Palm Springs set to relocate ‘Forever Marilyn’
Marilyn is headed to a move! The city of Palm Springs announced that it has reached an agreement to relocate the "Forever Marilyn" sculpture to the Downtown Park.
The move will settle a lawsuit filed by the Committee to Relocate Marilyn in 2021 over Marilyn's current location on Museum Way. The committee argued its placement violated city and state codes, while also
blocking the main artery to the Palm Springs Art Museum.
“The City of Palm Springs is pleased to announce that, during today’s closed session, the City Council reached an agreement in principle with P.S. Resorts and CReMa to relocate the Forever Marilyn sculpture to a location to be determined in the Downtown Park and move forward with the street vacation. The City expects to have finalization of the specific location within the Downtown Park in the next 30 days. The City working with all of the partners will proceed as promptly as is responsible to resolve the remaining logistical issues. The street vacation public hearing will move forward this evening as planned and will incorporate the terms of this agreement. The City Council is very pleased to have found a satisfactory solution to this issue, which has divided so many within our community.”

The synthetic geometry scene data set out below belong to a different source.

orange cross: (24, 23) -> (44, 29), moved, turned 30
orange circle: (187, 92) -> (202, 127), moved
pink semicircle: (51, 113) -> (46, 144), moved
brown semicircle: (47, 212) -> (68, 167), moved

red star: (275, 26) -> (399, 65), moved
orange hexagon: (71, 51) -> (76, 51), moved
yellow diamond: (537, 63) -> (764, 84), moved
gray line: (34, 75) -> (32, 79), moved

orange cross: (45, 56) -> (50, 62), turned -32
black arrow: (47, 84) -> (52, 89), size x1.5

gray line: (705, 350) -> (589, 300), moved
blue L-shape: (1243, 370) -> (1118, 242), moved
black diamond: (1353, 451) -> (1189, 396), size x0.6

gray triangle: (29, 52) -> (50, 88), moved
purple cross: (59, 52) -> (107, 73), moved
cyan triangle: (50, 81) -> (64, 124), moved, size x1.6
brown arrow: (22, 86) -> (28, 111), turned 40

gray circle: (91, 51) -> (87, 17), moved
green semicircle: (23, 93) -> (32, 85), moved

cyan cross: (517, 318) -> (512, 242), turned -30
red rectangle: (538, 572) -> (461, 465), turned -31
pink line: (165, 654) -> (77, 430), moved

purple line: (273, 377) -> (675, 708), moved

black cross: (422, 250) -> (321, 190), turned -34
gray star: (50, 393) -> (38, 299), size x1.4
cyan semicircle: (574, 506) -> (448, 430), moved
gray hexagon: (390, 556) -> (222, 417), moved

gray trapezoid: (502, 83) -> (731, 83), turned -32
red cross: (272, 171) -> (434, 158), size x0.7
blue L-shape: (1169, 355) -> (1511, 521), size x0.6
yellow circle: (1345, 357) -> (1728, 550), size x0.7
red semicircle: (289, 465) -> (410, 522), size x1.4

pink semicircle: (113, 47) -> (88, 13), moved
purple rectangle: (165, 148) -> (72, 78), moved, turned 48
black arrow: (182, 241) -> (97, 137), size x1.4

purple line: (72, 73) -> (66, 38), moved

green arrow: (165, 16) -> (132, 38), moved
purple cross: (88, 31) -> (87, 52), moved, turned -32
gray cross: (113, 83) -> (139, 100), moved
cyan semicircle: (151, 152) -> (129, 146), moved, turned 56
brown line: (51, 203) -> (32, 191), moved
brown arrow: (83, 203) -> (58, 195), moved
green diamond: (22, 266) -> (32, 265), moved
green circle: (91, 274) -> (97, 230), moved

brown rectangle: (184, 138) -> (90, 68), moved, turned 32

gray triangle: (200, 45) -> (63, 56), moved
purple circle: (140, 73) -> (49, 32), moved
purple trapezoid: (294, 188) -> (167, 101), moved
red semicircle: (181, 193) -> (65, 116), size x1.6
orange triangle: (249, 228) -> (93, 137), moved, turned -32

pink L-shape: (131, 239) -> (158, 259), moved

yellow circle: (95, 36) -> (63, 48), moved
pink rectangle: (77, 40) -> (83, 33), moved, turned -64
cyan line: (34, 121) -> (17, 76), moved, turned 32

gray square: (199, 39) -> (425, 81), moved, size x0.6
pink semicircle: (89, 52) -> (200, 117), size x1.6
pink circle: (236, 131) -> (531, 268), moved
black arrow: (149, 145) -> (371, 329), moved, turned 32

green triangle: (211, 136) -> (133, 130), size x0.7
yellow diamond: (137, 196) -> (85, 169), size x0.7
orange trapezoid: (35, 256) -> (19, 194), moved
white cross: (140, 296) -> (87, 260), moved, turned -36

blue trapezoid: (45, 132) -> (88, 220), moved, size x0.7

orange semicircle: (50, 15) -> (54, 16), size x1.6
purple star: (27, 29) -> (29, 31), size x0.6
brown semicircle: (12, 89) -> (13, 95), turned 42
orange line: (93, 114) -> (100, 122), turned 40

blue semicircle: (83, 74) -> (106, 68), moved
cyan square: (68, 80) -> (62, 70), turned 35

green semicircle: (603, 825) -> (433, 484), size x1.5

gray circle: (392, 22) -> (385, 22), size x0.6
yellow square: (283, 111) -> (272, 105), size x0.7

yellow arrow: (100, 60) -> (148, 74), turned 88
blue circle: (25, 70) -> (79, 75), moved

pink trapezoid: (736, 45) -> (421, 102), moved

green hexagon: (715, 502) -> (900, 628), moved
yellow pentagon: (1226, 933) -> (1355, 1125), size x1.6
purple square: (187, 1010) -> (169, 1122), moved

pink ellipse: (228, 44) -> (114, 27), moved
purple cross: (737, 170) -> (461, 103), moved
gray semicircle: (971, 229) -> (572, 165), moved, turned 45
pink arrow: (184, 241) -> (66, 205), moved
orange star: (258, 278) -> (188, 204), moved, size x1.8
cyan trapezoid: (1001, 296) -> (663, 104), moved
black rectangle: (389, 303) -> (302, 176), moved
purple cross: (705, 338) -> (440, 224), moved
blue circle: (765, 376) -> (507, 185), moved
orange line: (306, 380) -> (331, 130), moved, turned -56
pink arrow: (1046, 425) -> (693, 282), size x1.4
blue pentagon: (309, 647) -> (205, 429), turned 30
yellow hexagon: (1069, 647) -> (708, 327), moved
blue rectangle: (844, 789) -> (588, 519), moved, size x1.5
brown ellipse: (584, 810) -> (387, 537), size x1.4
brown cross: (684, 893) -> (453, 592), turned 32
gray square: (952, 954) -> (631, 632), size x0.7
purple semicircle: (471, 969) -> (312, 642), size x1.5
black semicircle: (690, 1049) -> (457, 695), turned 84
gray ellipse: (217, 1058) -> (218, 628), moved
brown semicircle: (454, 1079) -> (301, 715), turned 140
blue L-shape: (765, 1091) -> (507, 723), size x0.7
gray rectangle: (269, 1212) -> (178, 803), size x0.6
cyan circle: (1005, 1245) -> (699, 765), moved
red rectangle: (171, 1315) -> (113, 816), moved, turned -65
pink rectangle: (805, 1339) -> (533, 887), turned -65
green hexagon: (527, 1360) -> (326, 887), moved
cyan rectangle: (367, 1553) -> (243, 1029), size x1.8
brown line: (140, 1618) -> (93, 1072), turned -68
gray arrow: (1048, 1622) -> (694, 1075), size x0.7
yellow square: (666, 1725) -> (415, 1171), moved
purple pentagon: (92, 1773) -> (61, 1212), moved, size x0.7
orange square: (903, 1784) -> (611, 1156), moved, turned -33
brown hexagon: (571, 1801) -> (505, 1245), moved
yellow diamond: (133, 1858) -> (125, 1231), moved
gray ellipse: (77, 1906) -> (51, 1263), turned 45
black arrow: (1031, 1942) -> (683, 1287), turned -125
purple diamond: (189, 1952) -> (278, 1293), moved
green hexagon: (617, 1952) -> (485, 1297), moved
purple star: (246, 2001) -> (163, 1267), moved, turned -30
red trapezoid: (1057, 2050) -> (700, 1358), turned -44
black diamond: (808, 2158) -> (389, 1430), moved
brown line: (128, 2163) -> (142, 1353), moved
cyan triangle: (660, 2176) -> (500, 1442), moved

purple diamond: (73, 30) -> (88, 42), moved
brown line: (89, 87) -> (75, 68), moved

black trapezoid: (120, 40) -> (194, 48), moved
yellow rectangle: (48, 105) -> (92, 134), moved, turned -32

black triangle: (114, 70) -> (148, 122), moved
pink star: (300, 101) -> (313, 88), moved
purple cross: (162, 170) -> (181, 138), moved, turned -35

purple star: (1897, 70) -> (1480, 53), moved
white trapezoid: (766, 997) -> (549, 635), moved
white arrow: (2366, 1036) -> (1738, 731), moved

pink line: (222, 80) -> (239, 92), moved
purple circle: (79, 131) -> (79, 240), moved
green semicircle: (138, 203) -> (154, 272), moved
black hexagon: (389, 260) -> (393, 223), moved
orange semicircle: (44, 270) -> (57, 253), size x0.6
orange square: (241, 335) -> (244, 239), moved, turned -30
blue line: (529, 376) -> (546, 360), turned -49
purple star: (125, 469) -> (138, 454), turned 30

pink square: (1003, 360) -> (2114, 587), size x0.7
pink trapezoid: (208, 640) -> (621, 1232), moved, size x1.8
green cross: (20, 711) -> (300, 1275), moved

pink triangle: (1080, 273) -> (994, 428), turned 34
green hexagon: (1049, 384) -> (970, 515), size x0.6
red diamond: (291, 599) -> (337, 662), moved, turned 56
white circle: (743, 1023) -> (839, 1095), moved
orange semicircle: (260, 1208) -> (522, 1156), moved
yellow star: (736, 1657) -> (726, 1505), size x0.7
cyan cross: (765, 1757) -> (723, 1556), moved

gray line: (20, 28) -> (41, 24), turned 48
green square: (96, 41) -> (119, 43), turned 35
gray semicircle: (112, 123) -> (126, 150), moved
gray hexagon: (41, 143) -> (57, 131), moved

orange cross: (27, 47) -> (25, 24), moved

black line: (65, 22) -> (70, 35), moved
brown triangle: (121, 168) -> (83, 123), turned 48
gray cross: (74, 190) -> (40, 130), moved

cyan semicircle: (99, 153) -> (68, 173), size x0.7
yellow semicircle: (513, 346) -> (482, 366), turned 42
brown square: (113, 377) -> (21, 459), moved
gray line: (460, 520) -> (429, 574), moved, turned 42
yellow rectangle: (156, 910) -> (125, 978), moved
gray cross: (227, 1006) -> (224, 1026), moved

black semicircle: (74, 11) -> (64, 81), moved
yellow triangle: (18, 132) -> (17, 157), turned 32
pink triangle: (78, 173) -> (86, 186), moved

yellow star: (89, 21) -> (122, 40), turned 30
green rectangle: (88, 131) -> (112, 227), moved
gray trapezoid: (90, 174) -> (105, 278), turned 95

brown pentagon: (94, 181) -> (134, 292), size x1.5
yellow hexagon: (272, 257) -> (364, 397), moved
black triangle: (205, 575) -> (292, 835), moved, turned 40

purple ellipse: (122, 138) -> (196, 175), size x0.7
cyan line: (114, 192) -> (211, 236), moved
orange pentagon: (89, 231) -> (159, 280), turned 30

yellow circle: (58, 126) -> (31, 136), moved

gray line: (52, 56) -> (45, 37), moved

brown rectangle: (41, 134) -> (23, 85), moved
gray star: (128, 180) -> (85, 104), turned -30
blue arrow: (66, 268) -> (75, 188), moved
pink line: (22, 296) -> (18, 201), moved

- Palm Springs Mayor Jeffrey Bernstein
"CReMa supports such a move and hopes to work with the City to resolve remaining issues pertaining to this matter without the need for further litigation," Turk wrote.
PS Resorts purchased the sculpture from Seward Johnson Atelier in February 2021 for $1 million plus installation costs. It arrived in several pieces, and the installation required a 60-ton crane to hoist the towering figure into place in June 2021.
The initial agreement between the city and PS Resorts allowed for the statue to remain in its Museum Way location for three years -- a time period that is now expiring. But PS Resorts' chairman, Aftab Dada, said previously he would have liked the statue to remain at its current location permanently.
The 17-ton statue crafted of steel and aluminum was first unveiled in Chicago in 2011 before moving to the corner of Palm Canyon Drive and Tahquitz Canyon Way in Palm Springs in 2012, where it was on display for about two years.
"Forever Marilyn'' was designed by artist Seward Johnson, who died in March 2020.
The humongous sculpture recreates the moment in the 1955 film "The Seven Year Itch'' in which Monroe's white dress surges up toward her waist as she stands on a windy Manhattan subway grate.